Значит, тут крылось что-то большее, о чем дядя не хотел ему говорить. И слово «сдержанность» он сказал, очевидно, тоже прикрывая то, о чем говорить не хотел. Впрочем, Чарльз понимал, о чем он думал, он достаточно знал своего дядю, чтобы понять, что слово «сдержанность» относилось не к Линде, а к нему самому. Если бы он, Чарльз, сам никогда не был солдатом, он никогда бы и не подумал, не стал бы спрашивать разрешения у своего дяди, он, наверно, давно подкараулил бы ее в каком-нибудь укромном уголке в лесу во время ее прогулки, с наивной уверенностью человека, на войне не побывавшего, что она, пережив войну, теперь непрестанно удивляется, что за чертовщина творится в Джефферсоне и почему и он, и все другие подходящие молодые люди теряют столько времени зря. Но теперь-то он узнал, почему молодежь так рвалась на войну: все они думали, что война — это неограниченная, заранее оправданная возможность безнаказанного насилия и грабежа, а на самом деле трагедия войны заключалась в том, что оттуда ничего не приносишь, а оставляешь там что-то очень дорогое, и на войне человек обнаруживает в себе что-то такое, с чем он мог бы спокойно прожить всю свою жизнь и даже не знать, что в нем это кроется, если бы не война.

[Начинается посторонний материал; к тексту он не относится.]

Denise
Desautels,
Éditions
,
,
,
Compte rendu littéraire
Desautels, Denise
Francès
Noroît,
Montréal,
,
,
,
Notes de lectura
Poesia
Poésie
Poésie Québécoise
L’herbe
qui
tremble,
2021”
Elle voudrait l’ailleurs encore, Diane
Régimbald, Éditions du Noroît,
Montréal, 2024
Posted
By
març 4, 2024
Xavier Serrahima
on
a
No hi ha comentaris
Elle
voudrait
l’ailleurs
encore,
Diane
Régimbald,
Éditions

Значит, это будет не он. Он тоже был солдатом, хотя не мог в доказательство предъявить раны и увечья. Значит, если бы он даже физически одолел ее, чтобы узнать то, что, по словам его дяди, в ней скрыто, хотя неизвестно, что это такое, так он все равно ничего не узнал бы. Он только стал бы одним из тех, кто считал, что она просто старается разогнать похмелье, чтобы начать снова пить, — а это можно было предположить по некоторым уликам или хотя бы симптомам. Заключались они в том, что раз в неделю, по средам или четвергам (город мог по ней проверять и часы и календарь), она ждала за рулем отцовской машины у входа в банк перед закрытием, и, когда ее отец выходил, они ехали в Уайотт-Кроссинг — то место, которое Джейклег Уотман иносказательно называл туристским лагерем для рыбаков, и там на неделю запасали контрабандного виски. Машина была не ее, а ее отца. Она могла завести себе хоть полный гараж машин на тот капитал, что находился на хранении у дяди Гэвина, — ей он достался от деда, старого Билла Уорнера, богача из Французовой Балки, а может быть, и от Уорнера и от отца, после того как двадцать лет назад разразился такой скандал и шум — ее мать покончила с собой, а предполагаемый любовник матери отдал банк и дом своих предков ее отцу: уж не говоря о том, что скульптор, за которого она вышла замуж в Нью-Йорке, был еврей, а значит (по убеждению всего города), — богач. И водила машину она — ездила с ним всюду, — хотя сама вполне могла нанять кого-нибудь, кто сидел бы рядом с ней и слушал сигналы. Но она не хотела. И вообще она всему предпочитала долгие прогулки, выгоняя усталостью бессонницу или похмелье, — словом, то, чем она в отчаянии платила за свое безбрачие, — если только юрист Гэвин Стивенс не работал все эти восемь лет ловчее и хитрее, чем можно было предполагать, несмотря на то что был женат.